FRAGEN ZUM MATERIAL –
(1) Kopiere aus dem Text zur Vorgeschichte der Bündnispolitik den Abschnitt von "Um die Jahrhundertwende" bis einschließlich "Annäherung nicht zustande.".
(2) Gib alle Fußnotennummern an, die im Text zur Vorgeschichte der Bündnispolitik in eckigen Klammern stehen.
(3) Setze den Text zur Vorgeschichte der deutschen Bündnispolitik nach seinem letzten Satz fort.

SEITENTEXT –

───

II. a) Die Vorgeschichte

Um die Jahrhundertwende war England auf der Suche nach einem starken europäischen Bündnispartner. Die englische Regierung wollte das Empire stärken und nach Außen absichern. Mit diesem Anliegen wandte man sich zunächst an Deutschland. Doch die deutsche Regierung zeigte kein Interesse an einem Bündnis und so kam eine deutsch-englische Annäherung nicht zustande.

Wenig später, im Jahre 1902, kam es zu englisch-japanischen Bündnisgesprächen. Man wollte beiderseits den russischen Vormarsch auf Ostasien, insbesondere Korea und die Mandschurei, stoppen[7]. Damit vergrößerte sich der englisch-russische Gegensatz. Russland, nun seinerseits auf der Suche nach einem starken Bündnispartner, wandte sich sehr bald ebenfalls an Deutschland. Man sah sich nun auf deutscher Seite in der erhabenen Position, sich, aufgrund der eigenen Stärke, die Bündnispartner nach Belieben aussuchen zu können[8]. Da man jedoch befürchtete, ein neues Bündnis könnte Russland zu einem allzu schnellen Vorgehen in Ostasien veranlassen und so einen Weltkrieg entfachen, verhielt die deutsche Regierung sich auch Russland gegenüber äußerst zögerlich[9]. Andererseits spekulierte man auf deutscher Seite auch auf einen lokalen Konflikt zwischen Russland und Japan um die beiden Großmächte Russland und England gegeneinander auszuspielen und sich so einen kolonialpolitischen Vorteil zu verschaffen[10]. Nicht zuletzt auch mit diesem Hintergedanken zögerte man Russland gegenüber, um Japan nicht einzuschüchtern, sondern die Vorraussetzungen für einen russisch- japanischen Konflikt zu optimieren, ohne dies jedoch offensichtlich zu machen[11]. So kam auch diesmal kein deutsches Bündnis mit einer anderen Großmacht zustande.

───

VORLIEGENDE DATEN –

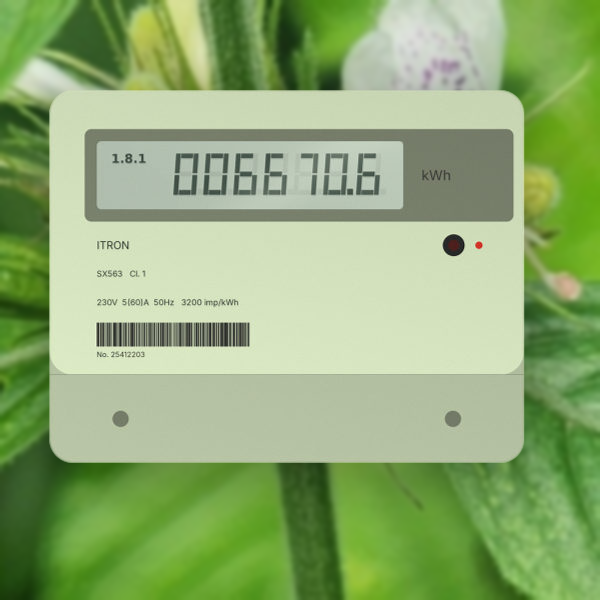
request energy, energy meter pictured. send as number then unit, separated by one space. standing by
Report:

───

ERGEBNISSE –
(1)
Um die Jahrhundertwende war England auf der Suche nach einem starken europäischen Bündnispartner. Die englische Regierung wollte das Empire stärken und nach Außen absichern. Mit diesem Anliegen wandte man sich zunächst an Deutschland. Doch die deutsche Regierung zeigte kein Interesse an einem Bündnis und so kam eine deutsch-englische Annäherung nicht zustande.

(2) 7, 8, 9, 10, 11

(3)
Zur gleichen Zeit taten sich in Deutschlands bereits bestehendem Bündnis, dem Dreibund mit Österreich/ Ungarn und Italien, erstmals deutliche Risse auf[12]. Obwohl Italien sich seinen Bündnispartnern gegenüber stets korrekt verhielt und nach wie vor starkes Interesse an einer engen Zusammenarbeit hatte, wurde es von den beiden Großmächten als minderwertiger, fragwürdiger Bündnispartner angesehen. Aufgrund der nachteiligen Behandlung fühlte sich Italien in seinen Expansionsplänen nicht genügend unterstützt. Die italienische Kolonialpolitik hatte ein Augenmerk auf Tripolis im heutigen Lybien[13] geworfen, welches jedoch zum osmanischen Reich gehörte, an dessen Erhalt Deutschland und Österreich interessiert waren[14]. Da Italien damit auf dem afrikanischen Kontinent ein Interessengebiet hatte, musste man sich mit Frankreich arrangieren, welches zur selben Zeit in Marokko Fuß gefasst hatte. So kam es im Juni 1902 zum Abschluss eines italienisch- französischen Geheimvertrages, in dem man sich die Interessenzonen nochmals bestätigte und sich Neutralität im Kriegsfall mit einer anderen europäischen Macht zusicherte[15]. Dies geschah jedoch in völligem Einklang mit den Bestimmungen des Dreibundvertrages. Mommsen spricht hier von einer „Aushöhlung“ desselben[16]. Somit war Italien für Deutschland als Bündnispartner faktisch nutzlos geworden und seine Abwendung vom Dreibund war erstmals klar zu erkennen[17].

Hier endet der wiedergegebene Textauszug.